(Records drawn from a dataset)

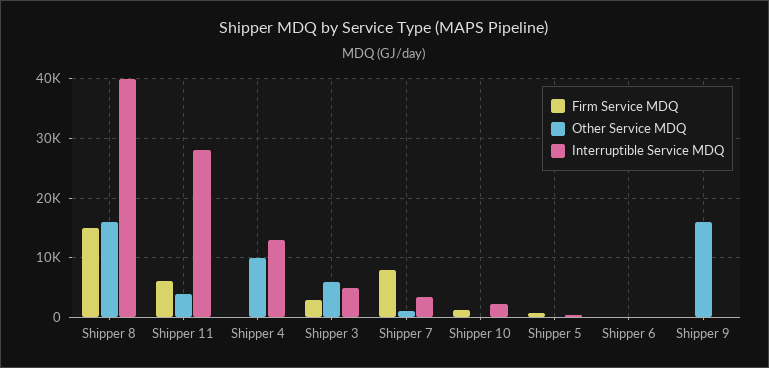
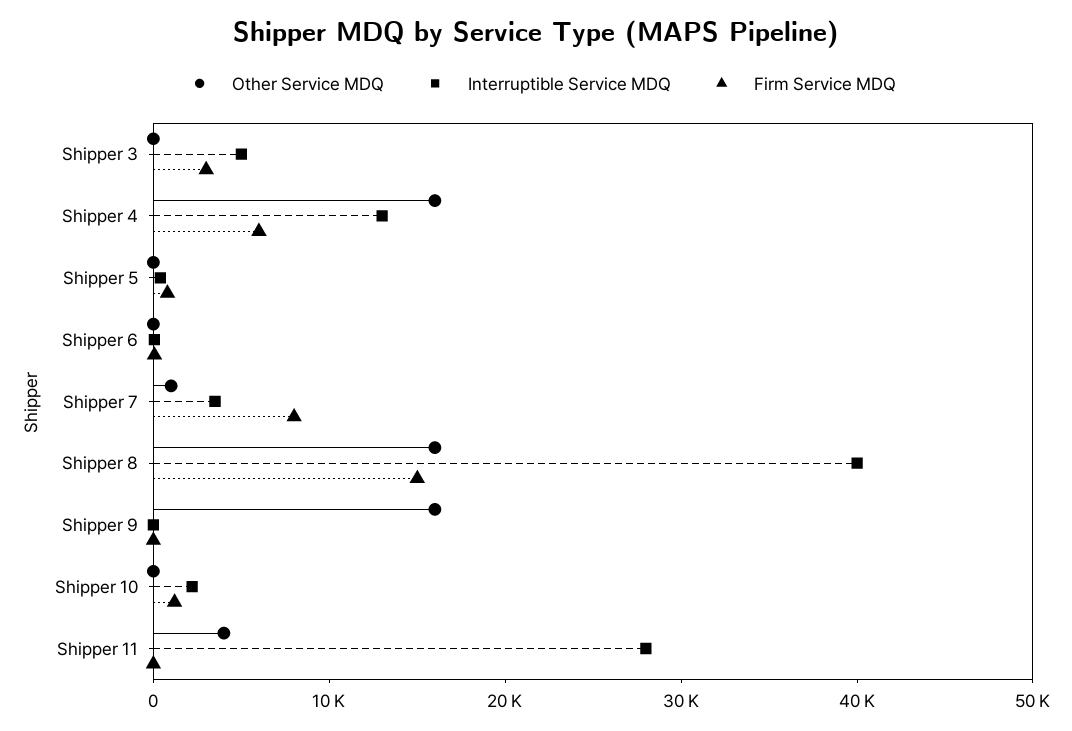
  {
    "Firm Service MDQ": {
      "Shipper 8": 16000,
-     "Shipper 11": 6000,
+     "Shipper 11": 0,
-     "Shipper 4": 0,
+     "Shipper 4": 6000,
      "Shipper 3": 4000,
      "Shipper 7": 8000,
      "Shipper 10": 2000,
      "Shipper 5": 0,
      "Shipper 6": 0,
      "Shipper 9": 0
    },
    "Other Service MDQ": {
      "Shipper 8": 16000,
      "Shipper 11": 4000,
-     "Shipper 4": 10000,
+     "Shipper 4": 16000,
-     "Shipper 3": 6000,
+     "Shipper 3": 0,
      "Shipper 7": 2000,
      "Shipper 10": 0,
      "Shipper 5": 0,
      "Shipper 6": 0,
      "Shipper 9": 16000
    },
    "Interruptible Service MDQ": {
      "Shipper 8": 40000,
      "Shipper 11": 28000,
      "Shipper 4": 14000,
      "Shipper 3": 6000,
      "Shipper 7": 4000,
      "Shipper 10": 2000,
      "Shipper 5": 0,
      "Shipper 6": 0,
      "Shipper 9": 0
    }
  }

Task goal
Determine the count of lines in the data above with the string "Service" in them, and give that count alone.

Final answer
3